22年10月以降に適用拡大の対象となる事業所や、適用拡大の対象となることが見込まれる事業所に対しては、22年7月以降順次、特定適用事業所に該当する旨の事前の通知や、該当する可能性がある旨のお知らせが日本年金機構より送付されて来ますので、事前に内容を確認しておきましょう。
次に、短時間労働者の具体的な加入基準を見てみましょう。以下の(1)から(4)の全てを満たした場合、アルバイト・パート従業員についても社会保険の加入手続きが必要になります。
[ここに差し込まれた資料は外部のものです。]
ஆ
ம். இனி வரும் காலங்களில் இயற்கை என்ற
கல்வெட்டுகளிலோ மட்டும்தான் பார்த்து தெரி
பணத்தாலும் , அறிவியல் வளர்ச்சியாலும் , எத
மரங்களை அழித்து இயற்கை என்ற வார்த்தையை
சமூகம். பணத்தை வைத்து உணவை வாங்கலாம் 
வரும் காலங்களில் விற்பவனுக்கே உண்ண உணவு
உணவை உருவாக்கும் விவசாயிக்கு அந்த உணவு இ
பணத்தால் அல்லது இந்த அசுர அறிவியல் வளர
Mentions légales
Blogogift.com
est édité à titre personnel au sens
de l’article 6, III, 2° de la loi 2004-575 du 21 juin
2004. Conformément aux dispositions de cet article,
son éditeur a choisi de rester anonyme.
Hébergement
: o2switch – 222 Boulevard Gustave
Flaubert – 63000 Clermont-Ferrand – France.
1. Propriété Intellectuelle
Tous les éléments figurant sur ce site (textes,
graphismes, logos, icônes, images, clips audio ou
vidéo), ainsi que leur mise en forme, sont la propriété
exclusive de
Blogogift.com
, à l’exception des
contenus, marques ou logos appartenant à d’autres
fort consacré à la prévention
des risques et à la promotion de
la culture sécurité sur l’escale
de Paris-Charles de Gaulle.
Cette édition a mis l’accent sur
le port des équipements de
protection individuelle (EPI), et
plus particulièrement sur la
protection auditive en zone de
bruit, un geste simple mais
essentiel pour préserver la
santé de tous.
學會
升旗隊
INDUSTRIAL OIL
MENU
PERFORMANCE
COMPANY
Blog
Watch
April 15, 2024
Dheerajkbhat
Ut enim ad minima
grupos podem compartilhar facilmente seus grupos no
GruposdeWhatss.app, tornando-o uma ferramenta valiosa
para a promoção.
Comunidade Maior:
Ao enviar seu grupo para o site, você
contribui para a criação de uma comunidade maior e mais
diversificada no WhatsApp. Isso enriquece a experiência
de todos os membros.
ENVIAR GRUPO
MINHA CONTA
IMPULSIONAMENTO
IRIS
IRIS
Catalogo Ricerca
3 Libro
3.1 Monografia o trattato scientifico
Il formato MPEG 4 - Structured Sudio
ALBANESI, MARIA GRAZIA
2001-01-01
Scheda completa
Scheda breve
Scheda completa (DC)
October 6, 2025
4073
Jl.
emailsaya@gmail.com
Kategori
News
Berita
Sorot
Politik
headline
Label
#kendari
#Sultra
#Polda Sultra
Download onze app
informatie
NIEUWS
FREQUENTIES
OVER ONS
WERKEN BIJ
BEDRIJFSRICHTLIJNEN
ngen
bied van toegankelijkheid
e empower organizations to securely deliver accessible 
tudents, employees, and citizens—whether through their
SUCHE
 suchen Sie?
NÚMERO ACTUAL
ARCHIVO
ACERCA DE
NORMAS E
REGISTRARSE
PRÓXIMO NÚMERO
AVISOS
社会保険の適用拡大は厚生労働省でも周知に力を入れており、各項目の詳細についてはリーフレットや特設サイトなどで確認してみてください。
社会保険の適用拡大により、被保険者数の増加に伴う雇用管理の増加や、労使折半の社会保険料の負担増というデメリットもありますが、採用面では社会保険加入という安心感の付加やアルバイト・パート従業員の将来における年金給付額の増加というメリットもあります。
10月の適用拡大に向け、まずは自社が加入対象事業所なのか、対象事業所であった場合には加入対象者は何人程度か、それにより増加する保険料負担はどのくらいなのか、扶養の範囲内で働きたいという加入対象者の意向などはあるかなど、事前に準備を進めていくことが必要です。